The minimum wage increase will also push all wages up across the board, including for those who currently make well above the minimum. The average farm wage in New York is around $12.40/hour.
“Farms cannot just increase their prices to make up for that growing gap,” Fisher said. “They have to compete against farms in neighboring states and around the world. If the state is going to force a higher wage on farms, they should be prepared to offer greater assistance, especially when farm income is down 16 percent.”
Securing state money for critical farm programs is also a top priority for New York Farm Bureau. The governor included a number of positive things in his budget plan, which will be beneficial to agriculture. This includes strong funding for the Environmental Protection Fund, which will assist farms with water quality, conservation and farmland protection programs.
There is also money to support agricultural education and FFA programs that will assist in job and skills training to meet future employment demands in agriculture.
New York Farm Bureau also will work with the legislature and governor to restore important funding for things like research, technical assistance and promotion dollars that support the diversity of New York’s farms. In addition, the organization is hopeful the governor’s $2 billion plan to improve the state’s water infrastructure and water quality will include significant money for conservation projects on farms across the state.
“New York Farm Bureau has pushed for this important investment with the administration. It will improve on our strong record of environmental stewardship in New York,” said Fisher.
The buy local movement continues to grow across the state, and New York Farm Bureau believes New York residents should not be the only ones to turn to their farmers first. The state of New York should do so as well.
That leads to the organization’s fourth priority, advocating for legislation that will provide a procurement preference for New York grown food for state institutional purchasing. This would be for food served in universities, prisons and other New York state-run facilities.
There has been a greater focus on procurement by the administration, but we believe more should be done to make New York products a priority.
“This will this open up new markets for New York’s farmers. For only pennies more, the state can support its farmers and get more fresh, local food into the state system,” said Jeff Williams, New York Farm Bureau’s Public Policy Director.
Finally, another top priority for farmers is a state tax credit for donations of locally grown food by farmers to food banks. The governor has vetoed this bill twice. While he expressed support for the idea, his major objection was that the legislature passed it outside of the budget. New York Farm Bureau is asking the governor to fund it this time around.
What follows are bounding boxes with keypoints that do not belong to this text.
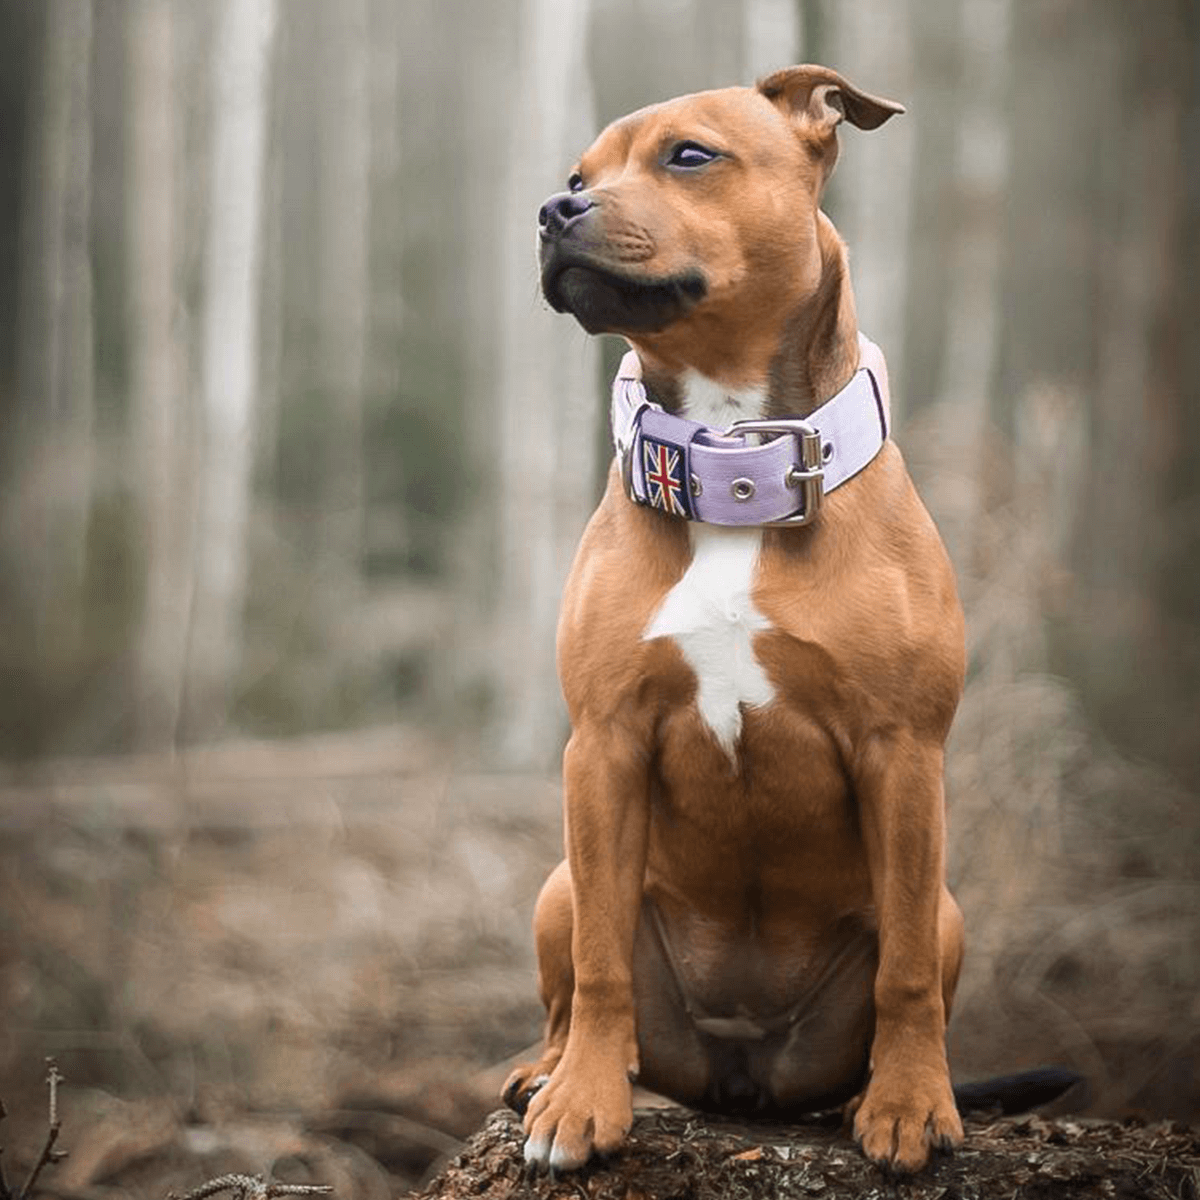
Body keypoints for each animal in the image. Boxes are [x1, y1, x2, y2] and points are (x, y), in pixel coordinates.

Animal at [501, 63, 979, 1171]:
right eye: (579, 174)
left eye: (689, 155)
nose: (553, 210)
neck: (734, 459)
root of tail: (743, 1072)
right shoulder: (604, 746)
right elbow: (600, 965)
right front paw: (582, 1102)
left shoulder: (904, 753)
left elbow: (904, 978)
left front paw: (911, 1106)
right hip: (558, 882)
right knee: (572, 980)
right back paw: (545, 1074)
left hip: (946, 909)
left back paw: (861, 1095)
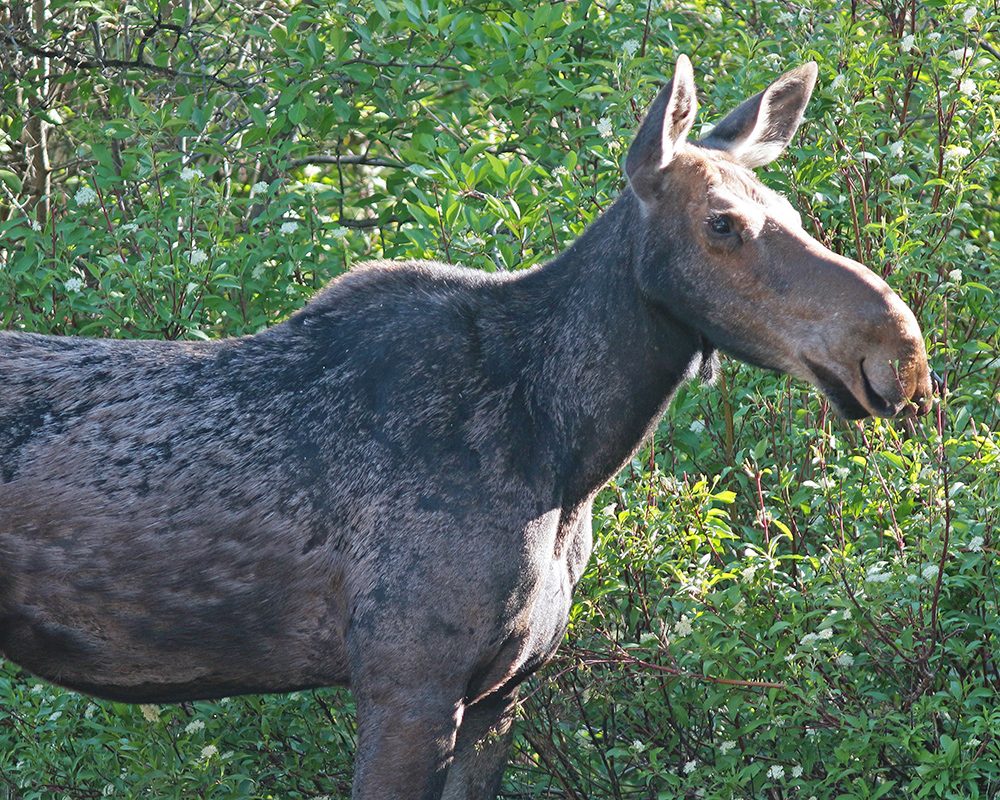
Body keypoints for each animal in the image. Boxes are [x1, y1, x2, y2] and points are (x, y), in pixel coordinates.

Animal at [3, 57, 932, 800]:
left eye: (790, 208)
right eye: (723, 223)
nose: (900, 351)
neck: (567, 453)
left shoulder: (500, 693)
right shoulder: (406, 678)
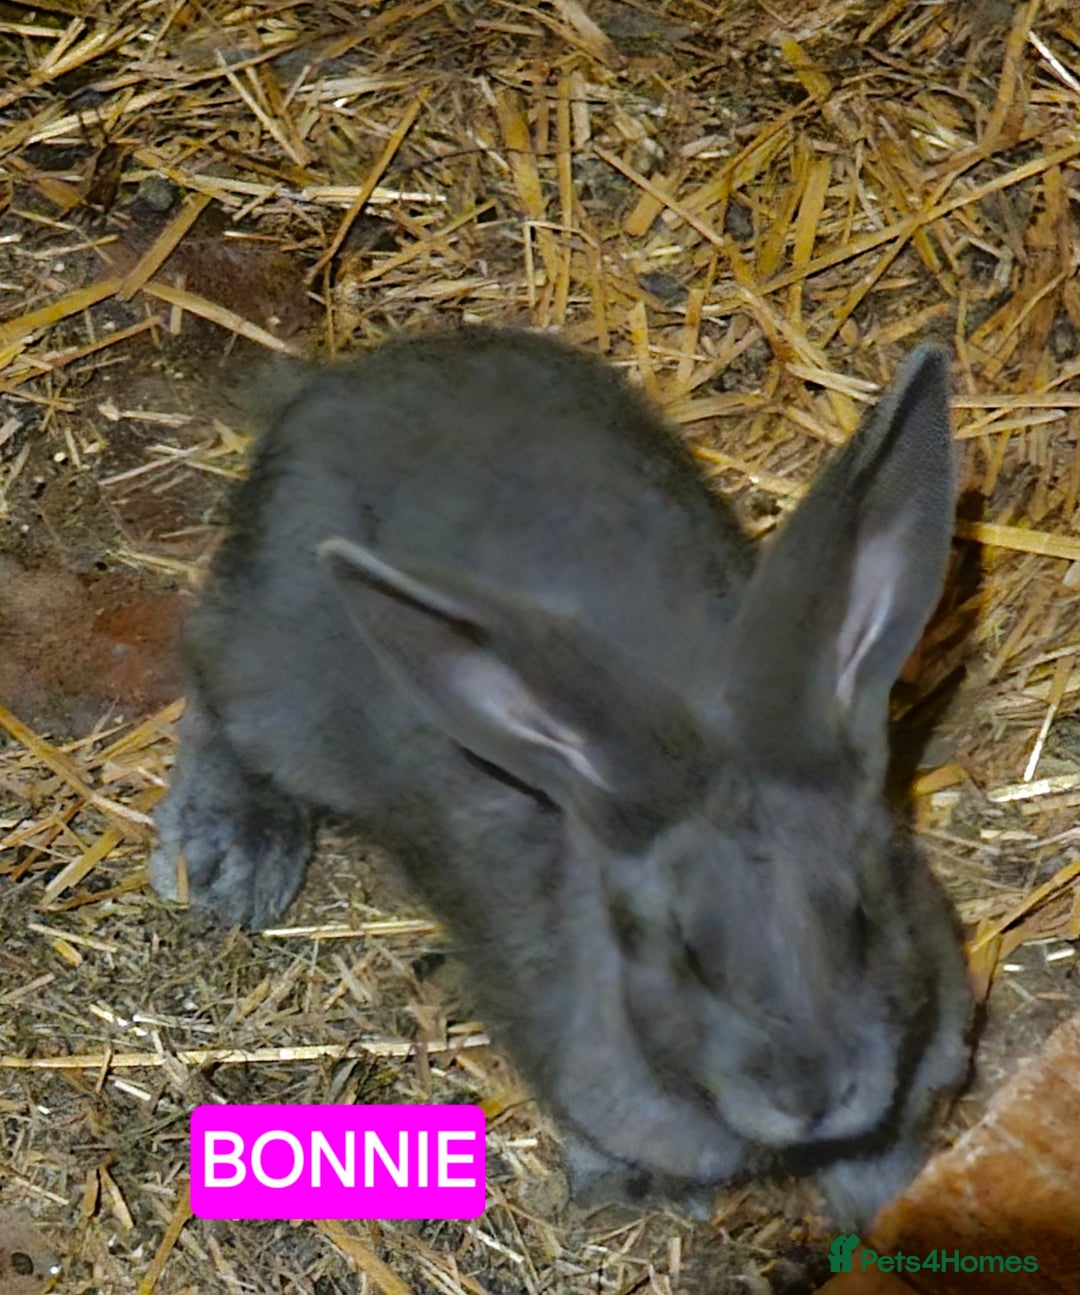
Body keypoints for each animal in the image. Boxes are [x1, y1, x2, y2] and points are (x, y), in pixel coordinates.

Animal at [150, 328, 972, 1227]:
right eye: (687, 954)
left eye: (862, 916)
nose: (813, 1094)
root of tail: (320, 391)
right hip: (277, 692)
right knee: (209, 680)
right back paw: (229, 858)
The tax credit would be for 25 percent of the wholesale value of the donated food and no more than $5,000 per farm. The impact to the overall budget will be quite small in comparison to the $152 billion spending plan. We estimate it would be around $700,000.
However, its impact will be far reaching.
“It will help farmers offset a portion of the costs of picking, packing and transporting the food to regional food banks. More importantly, it will allow more locally-sourced food to be shared with those in need all over the state,” said Williams.
In 2016, farmers donated more than 13 million pounds of food to their regional food banks, which is more than 10 million meals. This is a new record for the state’s farmers and demonstrates their generosity. However, the “Farm to Food Bank” bill would incentivize even greater food donations and that record number would climb even higher.
New York Farm Bureau establishes its priorities every year. Members of 52 county Farm Bureaus voice their opinions and vote on public policy resolutions at the county level.
Those make their way to the state Annual Meeting each December where farmer delegates cast their votes that determine the organization’s positions on legislative issues. The state Board of Directors then establishes the priorities for the year.